Data entries:
^^^^^^^^^^^^^^^^

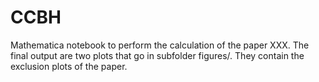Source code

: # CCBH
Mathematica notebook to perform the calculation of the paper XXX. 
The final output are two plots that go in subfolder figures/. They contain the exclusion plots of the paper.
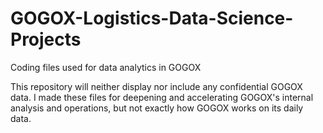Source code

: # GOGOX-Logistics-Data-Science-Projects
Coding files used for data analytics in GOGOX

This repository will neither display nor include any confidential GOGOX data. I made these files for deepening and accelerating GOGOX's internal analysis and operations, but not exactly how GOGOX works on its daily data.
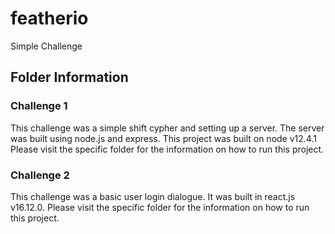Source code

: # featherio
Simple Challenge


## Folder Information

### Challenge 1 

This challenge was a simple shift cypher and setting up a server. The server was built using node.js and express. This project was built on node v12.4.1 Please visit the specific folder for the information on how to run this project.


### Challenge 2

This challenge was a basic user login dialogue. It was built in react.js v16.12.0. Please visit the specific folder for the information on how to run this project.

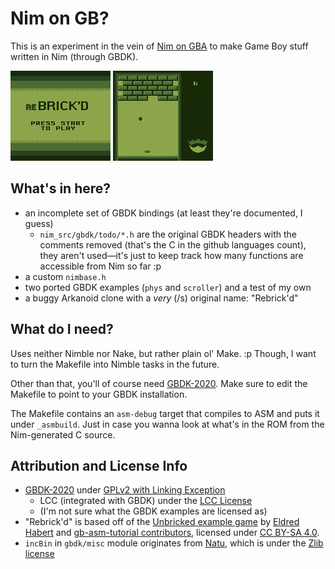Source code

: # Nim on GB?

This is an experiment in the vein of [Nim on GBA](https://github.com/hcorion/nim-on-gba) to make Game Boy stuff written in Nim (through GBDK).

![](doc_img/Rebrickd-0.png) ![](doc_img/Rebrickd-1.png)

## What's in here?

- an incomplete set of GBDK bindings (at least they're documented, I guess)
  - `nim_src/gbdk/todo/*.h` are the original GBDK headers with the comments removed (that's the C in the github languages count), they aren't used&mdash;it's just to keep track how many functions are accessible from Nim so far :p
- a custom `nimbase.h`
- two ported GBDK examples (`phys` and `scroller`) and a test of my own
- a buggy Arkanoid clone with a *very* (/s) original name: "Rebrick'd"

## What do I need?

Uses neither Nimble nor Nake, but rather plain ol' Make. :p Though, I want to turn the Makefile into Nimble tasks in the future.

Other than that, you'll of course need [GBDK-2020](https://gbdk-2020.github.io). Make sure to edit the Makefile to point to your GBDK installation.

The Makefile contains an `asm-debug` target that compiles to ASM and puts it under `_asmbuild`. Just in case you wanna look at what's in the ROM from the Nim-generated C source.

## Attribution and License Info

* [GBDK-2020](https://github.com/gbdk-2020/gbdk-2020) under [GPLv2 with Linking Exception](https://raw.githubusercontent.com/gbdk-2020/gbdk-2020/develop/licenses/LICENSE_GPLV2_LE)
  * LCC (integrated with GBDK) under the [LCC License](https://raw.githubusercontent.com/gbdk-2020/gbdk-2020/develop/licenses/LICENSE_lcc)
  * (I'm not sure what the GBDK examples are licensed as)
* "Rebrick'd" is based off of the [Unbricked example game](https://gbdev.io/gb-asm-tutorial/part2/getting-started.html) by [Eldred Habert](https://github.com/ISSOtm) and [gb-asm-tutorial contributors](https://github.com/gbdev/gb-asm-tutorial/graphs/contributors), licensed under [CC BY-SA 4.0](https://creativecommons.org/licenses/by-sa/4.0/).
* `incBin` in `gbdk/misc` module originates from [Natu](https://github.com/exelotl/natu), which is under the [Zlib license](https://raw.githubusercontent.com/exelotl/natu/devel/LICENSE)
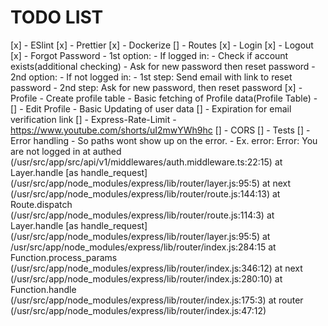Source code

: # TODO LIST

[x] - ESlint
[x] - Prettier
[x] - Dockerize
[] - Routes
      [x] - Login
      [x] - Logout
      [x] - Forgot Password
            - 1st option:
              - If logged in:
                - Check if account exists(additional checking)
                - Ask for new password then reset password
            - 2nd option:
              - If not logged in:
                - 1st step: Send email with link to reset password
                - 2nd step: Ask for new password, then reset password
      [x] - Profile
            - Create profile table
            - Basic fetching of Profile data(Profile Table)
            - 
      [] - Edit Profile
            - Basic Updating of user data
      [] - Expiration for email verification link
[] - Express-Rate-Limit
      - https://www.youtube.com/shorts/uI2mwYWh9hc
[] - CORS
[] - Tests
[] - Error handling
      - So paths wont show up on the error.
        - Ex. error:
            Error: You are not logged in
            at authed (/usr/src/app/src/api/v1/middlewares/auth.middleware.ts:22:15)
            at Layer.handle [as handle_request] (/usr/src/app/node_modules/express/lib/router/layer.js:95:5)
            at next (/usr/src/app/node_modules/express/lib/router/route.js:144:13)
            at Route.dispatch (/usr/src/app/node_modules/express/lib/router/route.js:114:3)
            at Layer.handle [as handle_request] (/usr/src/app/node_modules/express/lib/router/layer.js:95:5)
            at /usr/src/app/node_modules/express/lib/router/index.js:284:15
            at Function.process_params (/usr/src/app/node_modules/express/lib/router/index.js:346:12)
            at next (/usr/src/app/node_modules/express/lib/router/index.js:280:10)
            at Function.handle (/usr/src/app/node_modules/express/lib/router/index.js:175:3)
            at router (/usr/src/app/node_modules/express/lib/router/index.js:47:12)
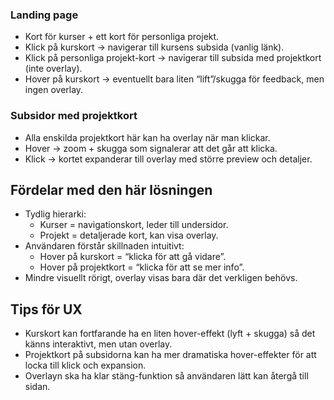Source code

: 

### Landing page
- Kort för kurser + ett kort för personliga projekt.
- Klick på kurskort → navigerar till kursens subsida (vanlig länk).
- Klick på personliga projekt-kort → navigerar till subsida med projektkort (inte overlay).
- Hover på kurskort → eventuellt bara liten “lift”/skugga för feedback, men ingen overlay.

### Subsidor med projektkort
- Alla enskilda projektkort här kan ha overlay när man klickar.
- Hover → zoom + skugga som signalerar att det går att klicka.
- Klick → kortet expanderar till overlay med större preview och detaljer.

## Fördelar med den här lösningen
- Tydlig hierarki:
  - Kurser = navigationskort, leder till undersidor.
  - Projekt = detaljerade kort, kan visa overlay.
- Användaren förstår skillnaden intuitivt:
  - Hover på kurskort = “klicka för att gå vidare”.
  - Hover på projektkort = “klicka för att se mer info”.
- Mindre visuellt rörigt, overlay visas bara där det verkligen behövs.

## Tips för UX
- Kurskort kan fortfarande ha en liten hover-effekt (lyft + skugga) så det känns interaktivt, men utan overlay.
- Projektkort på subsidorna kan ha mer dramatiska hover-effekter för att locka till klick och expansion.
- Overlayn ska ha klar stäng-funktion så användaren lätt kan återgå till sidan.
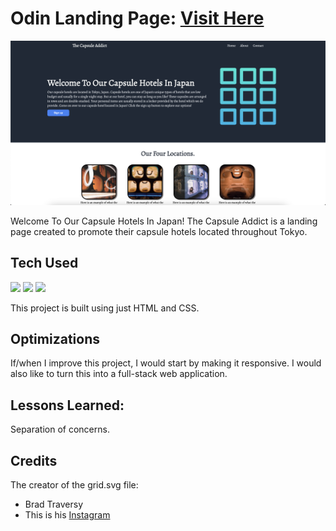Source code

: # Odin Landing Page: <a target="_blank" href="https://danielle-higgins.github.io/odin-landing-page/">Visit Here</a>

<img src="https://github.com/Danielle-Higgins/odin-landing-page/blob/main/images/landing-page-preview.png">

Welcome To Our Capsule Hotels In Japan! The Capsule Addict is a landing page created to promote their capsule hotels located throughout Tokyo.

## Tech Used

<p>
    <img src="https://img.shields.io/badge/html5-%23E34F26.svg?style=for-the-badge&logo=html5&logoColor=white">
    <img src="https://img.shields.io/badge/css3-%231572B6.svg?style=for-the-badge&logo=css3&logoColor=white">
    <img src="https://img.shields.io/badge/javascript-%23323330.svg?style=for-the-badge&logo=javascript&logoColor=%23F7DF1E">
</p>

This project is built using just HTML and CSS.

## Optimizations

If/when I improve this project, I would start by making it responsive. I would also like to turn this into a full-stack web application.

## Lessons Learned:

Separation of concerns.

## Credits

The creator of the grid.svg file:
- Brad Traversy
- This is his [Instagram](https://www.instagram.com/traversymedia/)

^^^^^^^^^^^^^^^^

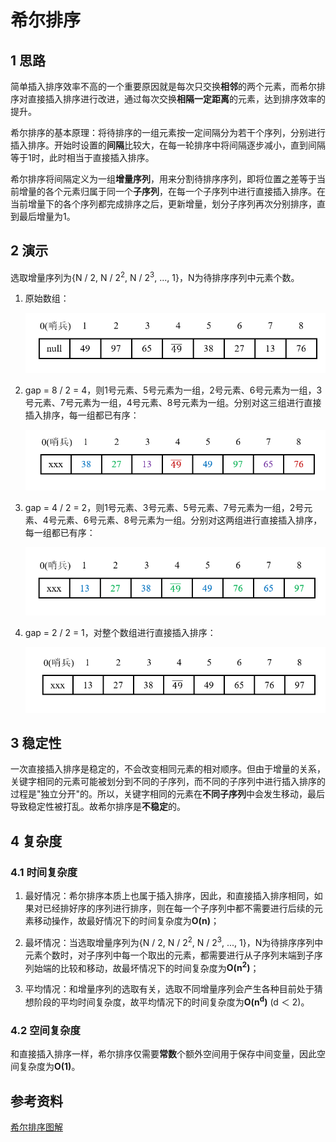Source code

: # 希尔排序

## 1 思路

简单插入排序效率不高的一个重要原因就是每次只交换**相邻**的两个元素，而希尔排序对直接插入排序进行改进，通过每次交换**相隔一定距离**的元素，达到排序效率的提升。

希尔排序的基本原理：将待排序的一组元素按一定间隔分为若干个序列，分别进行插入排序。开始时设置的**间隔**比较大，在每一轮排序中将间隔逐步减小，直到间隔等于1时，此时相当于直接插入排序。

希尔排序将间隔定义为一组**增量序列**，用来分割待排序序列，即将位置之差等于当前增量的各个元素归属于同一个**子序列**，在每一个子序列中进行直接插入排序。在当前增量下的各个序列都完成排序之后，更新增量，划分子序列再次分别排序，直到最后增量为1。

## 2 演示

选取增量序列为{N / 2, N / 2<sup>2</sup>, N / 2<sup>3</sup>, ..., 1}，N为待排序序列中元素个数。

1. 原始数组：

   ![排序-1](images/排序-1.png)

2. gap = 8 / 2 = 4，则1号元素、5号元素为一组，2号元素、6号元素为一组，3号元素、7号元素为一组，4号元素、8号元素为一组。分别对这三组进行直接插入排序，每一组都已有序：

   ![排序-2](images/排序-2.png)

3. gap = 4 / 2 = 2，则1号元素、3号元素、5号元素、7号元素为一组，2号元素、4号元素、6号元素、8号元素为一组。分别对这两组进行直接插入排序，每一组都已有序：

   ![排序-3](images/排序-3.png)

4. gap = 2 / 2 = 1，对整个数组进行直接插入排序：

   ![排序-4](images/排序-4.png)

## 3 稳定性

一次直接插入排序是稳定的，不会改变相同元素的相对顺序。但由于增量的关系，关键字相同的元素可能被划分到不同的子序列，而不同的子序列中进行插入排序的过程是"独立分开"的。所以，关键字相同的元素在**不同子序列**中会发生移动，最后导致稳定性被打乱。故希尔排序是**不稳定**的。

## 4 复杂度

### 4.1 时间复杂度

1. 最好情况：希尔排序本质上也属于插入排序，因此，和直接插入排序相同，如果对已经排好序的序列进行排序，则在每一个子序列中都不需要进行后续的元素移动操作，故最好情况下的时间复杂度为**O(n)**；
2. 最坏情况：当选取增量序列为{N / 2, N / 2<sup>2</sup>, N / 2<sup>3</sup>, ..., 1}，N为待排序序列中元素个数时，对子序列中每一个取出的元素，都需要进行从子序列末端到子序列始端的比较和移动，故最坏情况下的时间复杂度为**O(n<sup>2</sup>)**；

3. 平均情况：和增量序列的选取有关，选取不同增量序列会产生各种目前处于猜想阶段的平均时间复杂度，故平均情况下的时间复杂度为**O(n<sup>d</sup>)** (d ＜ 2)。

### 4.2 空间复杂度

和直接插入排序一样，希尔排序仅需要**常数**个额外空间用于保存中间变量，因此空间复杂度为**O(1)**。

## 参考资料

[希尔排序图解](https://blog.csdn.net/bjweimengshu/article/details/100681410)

^^^^^^^^^^^^^^^^

What to do:
Rewrite the stretch of the data from the line containing "[x] - ESlint" through the line containing "- Hover på kurskort →", replacing "logged in" with "signed in" and leaving all other text unchanged. Omit the pictures from the result.

Exercise answer:
[x] - ESlint
[x] - Prettier
[x] - Dockerize
[] - Routes
      [x] - Login
      [x] - Logout
      [x] - Forgot Password
            - 1st option:
              - If signed in:
                - Check if account exists(additional checking)
                - Ask for new password then reset password
            - 2nd option:
              - If not signed in:
                - 1st step: Send email with link to reset password
                - 2nd step: Ask for new password, then reset password
      [x] - Profile
            - Create profile table
            - Basic fetching of Profile data(Profile Table)
            - 
      [] - Edit Profile
            - Basic Updating of user data
      [] - Expiration for email verification link
[] - Express-Rate-Limit
      - https://www.youtube.com/shorts/uI2mwYWh9hc
[] - CORS
[] - Tests
[] - Error handling
      - So paths wont show up on the error.
        - Ex. error:
            Error: You are not signed in
            at authed (/usr/src/app/src/api/v1/middlewares/auth.middleware.ts:22:15)
            at Layer.handle [as handle_request] (/usr/src/app/node_modules/express/lib/router/layer.js:95:5)
            at next (/usr/src/app/node_modules/express/lib/router/route.js:144:13)
            at Route.dispatch (/usr/src/app/node_modules/express/lib/router/route.js:114:3)
            at Layer.handle [as handle_request] (/usr/src/app/node_modules/express/lib/router/layer.js:95:5)
            at /usr/src/app/node_modules/express/lib/router/index.js:284:15
            at Function.process_params (/usr/src/app/node_modules/express/lib/router/index.js:346:12)
            at next (/usr/src/app/node_modules/express/lib/router/index.js:280:10)
            at Function.handle (/usr/src/app/node_modules/express/lib/router/index.js:175:3)
            at router (/usr/src/app/node_modules/express/lib/router/index.js:47:12)
Source code

: 

### Landing page
- Kort för kurser + ett kort för personliga projekt.
- Klick på kurskort → navigerar till kursens subsida (vanlig länk).
- Klick på personliga projekt-kort → navigerar till subsida med projektkort (inte overlay).
- Hover på kurskort → eventuellt bara liten “lift”/skugga för feedback, men ingen overlay.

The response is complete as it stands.